Deepening Our Tzedakah
[Reprinted with permission from Sh’ma Now, a curated monthly conversation on Jewish Sensibilities. These articles, examining the differences between philanthropy and tzedakah, originally appeared in October 2001.]
By Jennie Rosenn
As a child, I would sit with my brothers on the living room floor with one, five, and ten-dollar bills piled up around us. By our parents’ feet was a stack of solicitations, newsletters, and remittance slips. One by one my father would explain each organization. My two younger brothers and I would deliberate and then decide how much money from our individual stack we each wanted to give. Whether wisely or unknowingly, my parents signed us up for a lifetime of giving by indicating on each check that the contributions were from us. To this day, my brother gets mail from Greenpeace addressed to “Tony Castleman, age 5.”

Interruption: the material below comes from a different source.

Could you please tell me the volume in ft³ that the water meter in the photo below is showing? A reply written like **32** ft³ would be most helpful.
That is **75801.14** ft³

My family tzedakah collective was actually the only time money was displayed with such abandon in our household. Even our allowance would be quickly put away and either saved for years to come or spent quietly within the week. Whatever our spending habits, my brothers and I, good New Englanders, learned at a young age that money was something to be handled discreetly and even with slight embarrassment. The memory of us sprawled on the living room floor surrounded by piles of dollar bills remains an incongruous image in our family’s landscape.

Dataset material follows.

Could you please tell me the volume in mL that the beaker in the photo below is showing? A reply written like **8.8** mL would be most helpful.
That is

My family’s practice introduced us at a young age to the serious and nuanced work of giving tzedakah. In elementary terms, we debated the relative merits of advocacy and direct service. We argued about how to prioritize local and global need, human and animal worth, Jewish and secular causes, and we learned the importance of giving.
At its best, tzedakah involves thoughtful discourse and consideration of complex issues. A tzedakah collective of any kind, whether family or community based, can help us think more carefully about how to respond to pressing issues and deepen our understanding that we are part of a community of people approaching the world’s needs in diverse ways. It can also remind us that – joined with others – we can have a greater impact. My family’s tzedakah collective did all this.

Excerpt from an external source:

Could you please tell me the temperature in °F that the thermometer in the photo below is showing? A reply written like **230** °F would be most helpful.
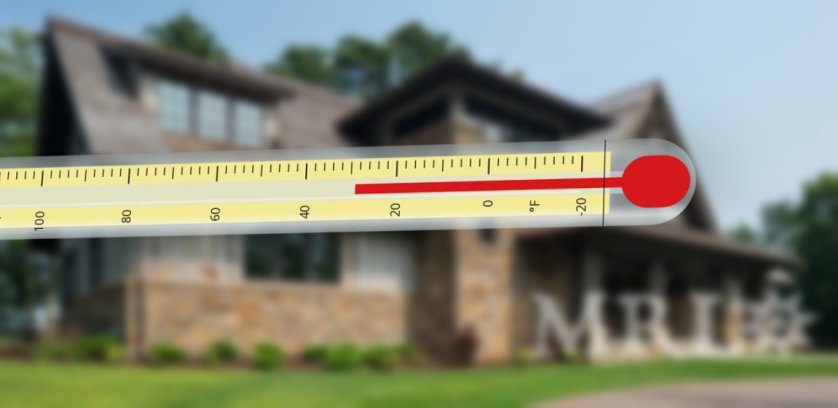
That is **29** °F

In looking back, however, I am also struck by how some of the limits of my family’s giving reflect larger Jewish communal challenges. Our general discomfort with money, for example, meant that we did not engage in conversations about spending, wealth, and money beyond these random tzedakah Sundays. How can we understand tzedakah as part of a larger sacred relationship to money? How can we strive to view money in a holy way, as we do time, sex, or food?
I often hear college students say, ”I’ll give when I have money.” Many college students feel squeezed for money. Many receive financial help from their parents, some work, and most enjoy some amount of spending money. Imagine parents and children discussing tzedakah as part of their conversation about “allowance.” How do we make real in our communities the Jewish mandate for everyone to give – even the person who receives?
Finally, and perhaps most significantly, my family never discussed how much in total we should give. The piles of bills just appeared on the living room rug, and we never knew how much more our parents contributed. Like most American Jews, I knew there was a Jewish obligation to give, but had never heard that the recommended amount is 10-20 percent of one’s income. According to Dr. Gary Tobin, a leading researcher of Jewish philanthropy, Jewish households contribute annually an average of 2 percent of their income to tzedakah. A shift to even 10 percent would be significant. Not only would there be literally millions of additional dollars working to increase justice, health, and dignity in the world, but the ways Jews give tzedakah would change.
Giving tzedakah more seriously would challenge us to prioritize our giving in order to achieve the greatest impact. In giving greater amounts we would also be more likely to build tzedakah into our monthly routine. Regular conscious giving, in turn, can ultimately cultivate a deeper understanding of how we are connected to and responsible for the fate of others. How can we cultivate a culture in which American Jews budget 10-20 percent of their income for tzedakah in the same way they budget amounts for housing, groceries, education, retirement, and recreation? How can we put this on the Jewish communal agenda?
Tzedakah has been integrated into the consciousness and life of many American Jewish communities, classrooms, and families. But we need to challenge ourselves further – bringing money fully into the realm of the sacred, recognizing the tremendous impact of which we are capable, and creating communal standards for tzedakah. It is time we push the envelope on our giving.
Rabbi Jennie Rosenn, a member of the Sh‘ma Advisoy Board, is Associate Jewish Chaplain of Hillel at Columbia University and Barnard College.